教唆犯是我国刑法中的一种共犯形态,其特征是唆使他人犯罪。在教唆犯的构造中,唆使者与被教唆者之间就是共犯与正犯的关系,即唆使者是教唆犯,而被教唆者是实行犯。正是通过被教唆者而实现教唆犯的犯罪目的。在这个意义上说,教唆犯是隐藏在被教唆者背后的主使者,应当对在其唆使下被教唆者所实施的犯罪行为承担刑事责任。在司法实践中,教唆犯与被教唆者的关系是较为复杂的,由此而形成了各种不同的教唆类型,这些教唆类型的深入研究对于正确认定教唆犯具有重要意义。本文拟对设定性教唆这种以往刑法理论上所没有论及的教唆类型进行探讨,期望推进教唆犯的理论研究。

一、设定性教唆的特征

设定性教唆是从对某个案例的分析中引申出来的一个概念,案例内容如下:

被告人陈某在农贸市场经营香蕉批发业务,为了垄断香蕉批发市场,与他人成立了本福果品有限公司,并于2005年初以每月2000元雇佣鞠某等三人以暴力手段维护其经营。在雇佣鞠某等人时,陈某明确吩咐鞠某等人,其职责是看场子,保护公司的安全和利益,如果有人来找麻烦就出手打,出了事他自己会出来收拾场面。2005年5月20日晚,陈某公司因接货场子与相邻公司发生纠纷,鞠某等人获知后,赶往现场,持刀将被害人华某砍成重伤。

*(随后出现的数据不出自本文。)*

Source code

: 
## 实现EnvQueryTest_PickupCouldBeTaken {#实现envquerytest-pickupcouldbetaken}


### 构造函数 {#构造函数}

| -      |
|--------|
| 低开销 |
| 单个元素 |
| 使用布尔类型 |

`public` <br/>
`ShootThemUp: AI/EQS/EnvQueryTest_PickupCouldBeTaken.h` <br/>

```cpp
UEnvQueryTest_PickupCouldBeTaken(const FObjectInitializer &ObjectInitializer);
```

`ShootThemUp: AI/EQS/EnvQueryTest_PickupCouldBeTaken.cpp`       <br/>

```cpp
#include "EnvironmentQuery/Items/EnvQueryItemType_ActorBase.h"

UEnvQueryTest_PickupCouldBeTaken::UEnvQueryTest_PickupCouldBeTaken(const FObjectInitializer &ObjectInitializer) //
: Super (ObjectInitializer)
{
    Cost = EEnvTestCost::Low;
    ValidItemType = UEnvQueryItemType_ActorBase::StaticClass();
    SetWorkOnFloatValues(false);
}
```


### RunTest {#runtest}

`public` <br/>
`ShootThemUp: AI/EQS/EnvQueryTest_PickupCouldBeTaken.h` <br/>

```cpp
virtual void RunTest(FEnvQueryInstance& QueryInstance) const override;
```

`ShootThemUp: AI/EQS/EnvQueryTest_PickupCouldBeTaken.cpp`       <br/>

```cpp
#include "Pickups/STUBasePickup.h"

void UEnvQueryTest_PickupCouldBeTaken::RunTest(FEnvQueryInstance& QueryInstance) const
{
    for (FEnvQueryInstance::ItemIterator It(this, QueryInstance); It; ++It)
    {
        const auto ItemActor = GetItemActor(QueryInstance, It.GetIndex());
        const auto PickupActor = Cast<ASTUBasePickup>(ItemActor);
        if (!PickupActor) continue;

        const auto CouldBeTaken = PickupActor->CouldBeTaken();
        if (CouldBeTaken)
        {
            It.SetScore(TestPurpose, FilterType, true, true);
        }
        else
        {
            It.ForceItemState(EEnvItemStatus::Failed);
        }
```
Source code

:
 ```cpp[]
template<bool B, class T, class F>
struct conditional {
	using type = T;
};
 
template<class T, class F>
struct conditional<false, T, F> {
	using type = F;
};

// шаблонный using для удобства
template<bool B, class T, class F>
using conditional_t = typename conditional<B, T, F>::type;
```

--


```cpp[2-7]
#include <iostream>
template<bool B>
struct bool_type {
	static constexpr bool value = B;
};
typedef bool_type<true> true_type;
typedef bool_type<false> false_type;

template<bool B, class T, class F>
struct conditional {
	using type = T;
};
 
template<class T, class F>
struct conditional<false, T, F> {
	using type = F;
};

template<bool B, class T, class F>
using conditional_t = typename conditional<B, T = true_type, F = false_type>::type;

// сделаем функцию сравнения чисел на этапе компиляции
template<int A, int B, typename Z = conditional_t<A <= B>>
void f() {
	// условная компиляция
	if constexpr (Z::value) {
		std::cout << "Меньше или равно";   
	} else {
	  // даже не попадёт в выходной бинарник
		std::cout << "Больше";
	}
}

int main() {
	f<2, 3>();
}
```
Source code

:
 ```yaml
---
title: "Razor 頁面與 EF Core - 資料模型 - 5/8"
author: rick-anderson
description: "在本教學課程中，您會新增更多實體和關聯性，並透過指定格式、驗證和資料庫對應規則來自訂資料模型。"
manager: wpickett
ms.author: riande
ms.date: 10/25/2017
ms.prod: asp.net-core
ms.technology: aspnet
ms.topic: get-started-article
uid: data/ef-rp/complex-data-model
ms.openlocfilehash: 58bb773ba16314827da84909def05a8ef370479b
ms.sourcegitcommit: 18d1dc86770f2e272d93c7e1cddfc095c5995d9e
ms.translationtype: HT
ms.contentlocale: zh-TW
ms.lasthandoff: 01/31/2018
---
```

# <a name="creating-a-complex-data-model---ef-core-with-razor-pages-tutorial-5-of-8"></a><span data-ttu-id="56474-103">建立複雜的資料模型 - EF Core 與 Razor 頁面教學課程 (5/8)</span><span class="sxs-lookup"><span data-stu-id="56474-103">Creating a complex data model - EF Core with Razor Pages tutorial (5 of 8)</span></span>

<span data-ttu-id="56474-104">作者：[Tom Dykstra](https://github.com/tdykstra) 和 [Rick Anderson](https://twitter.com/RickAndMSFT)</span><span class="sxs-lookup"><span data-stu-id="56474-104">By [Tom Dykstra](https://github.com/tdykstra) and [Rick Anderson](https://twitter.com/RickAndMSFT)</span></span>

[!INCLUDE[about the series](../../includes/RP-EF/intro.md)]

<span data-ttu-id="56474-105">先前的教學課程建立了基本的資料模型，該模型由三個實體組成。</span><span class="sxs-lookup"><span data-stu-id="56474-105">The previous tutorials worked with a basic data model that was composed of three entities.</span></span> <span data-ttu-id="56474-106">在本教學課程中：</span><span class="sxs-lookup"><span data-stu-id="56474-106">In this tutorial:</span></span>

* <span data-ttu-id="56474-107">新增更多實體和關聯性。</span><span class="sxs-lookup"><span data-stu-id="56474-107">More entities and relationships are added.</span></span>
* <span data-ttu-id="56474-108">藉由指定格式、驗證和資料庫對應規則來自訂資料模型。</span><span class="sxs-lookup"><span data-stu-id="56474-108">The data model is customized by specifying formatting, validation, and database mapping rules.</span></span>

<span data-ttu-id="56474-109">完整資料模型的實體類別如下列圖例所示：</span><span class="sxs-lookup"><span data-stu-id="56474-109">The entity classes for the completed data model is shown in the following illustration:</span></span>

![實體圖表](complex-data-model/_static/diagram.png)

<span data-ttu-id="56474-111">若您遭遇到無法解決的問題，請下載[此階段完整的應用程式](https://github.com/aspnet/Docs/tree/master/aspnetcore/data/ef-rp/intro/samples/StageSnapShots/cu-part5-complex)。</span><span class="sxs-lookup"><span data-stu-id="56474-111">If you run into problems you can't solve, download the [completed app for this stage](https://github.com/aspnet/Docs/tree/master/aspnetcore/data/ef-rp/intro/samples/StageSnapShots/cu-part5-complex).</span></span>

在本案中,直接实施伤害行为的鞠某等人构成故意伤害罪是没有问题的。那么,被告人陈某是否构成故意伤害罪的教唆犯呢?从本案的情况来看,雇佣鞠某等人的时候,陈某确实曾经对鞠某等人进行了教唆,但这种教唆具有工作安排性质,而不是教唆鞠某等人马上进行犯罪活动。当2005年5月20日鞠某等人对被害人实施伤害行为的时候,陈某不仅不在现场,而且事先也不知情,是在伤害发生以后才获悉情况,并事后资助鞠某等人5千元供其逃跑。在这种情况下,陈某的辩护人提出,陈某不构成故意伤害罪,只构成窝藏罪。

在本案中,陈某能否认定为故意伤害罪的教唆犯,关键在于能否在陈某雇佣鞠某时的具有犯罪教唆性质的吩咐与事后鞠某等人的故意伤害行为之间建立某种联系,使之对事后发生的故意伤害行为承担教唆的责任。本案被告人陈某的行为按照现在的教唆犯的类型化的概念难以归类,我认为,可以创设一种全新的教唆犯的类型,这就是设定性教唆。应该指出,以目前所见材料,尚未发现在德日刑法学中使用设定性教唆这个概念,但德日学者已经论及设定性教唆这种犯罪现象。例如,日本学者大塚仁教授在论述教唆行为时,认为对于教唆的手段、方法并无特别限制,进而指出:“关于具体的行为(指教唆行为—引者注),没有必要—具体地指示其时间、场所、方法等。而且,例如,唆使怀孕的妇女在其分娩后杀害其出生的孩子,在教唆行为的当时,即使还不存在基于其教唆所实施的犯罪行为的客体,也可能以其客体的出现为条件进行教唆。”[1]这种以将来出生的婴儿为杀人客体的教唆,就是一种设定性教唆。设定性教唆这个概念可以生动地说明这种以预定一定条件具备时实施犯罪为教唆内容的事前教唆行为,从而丰富教唆犯的理论。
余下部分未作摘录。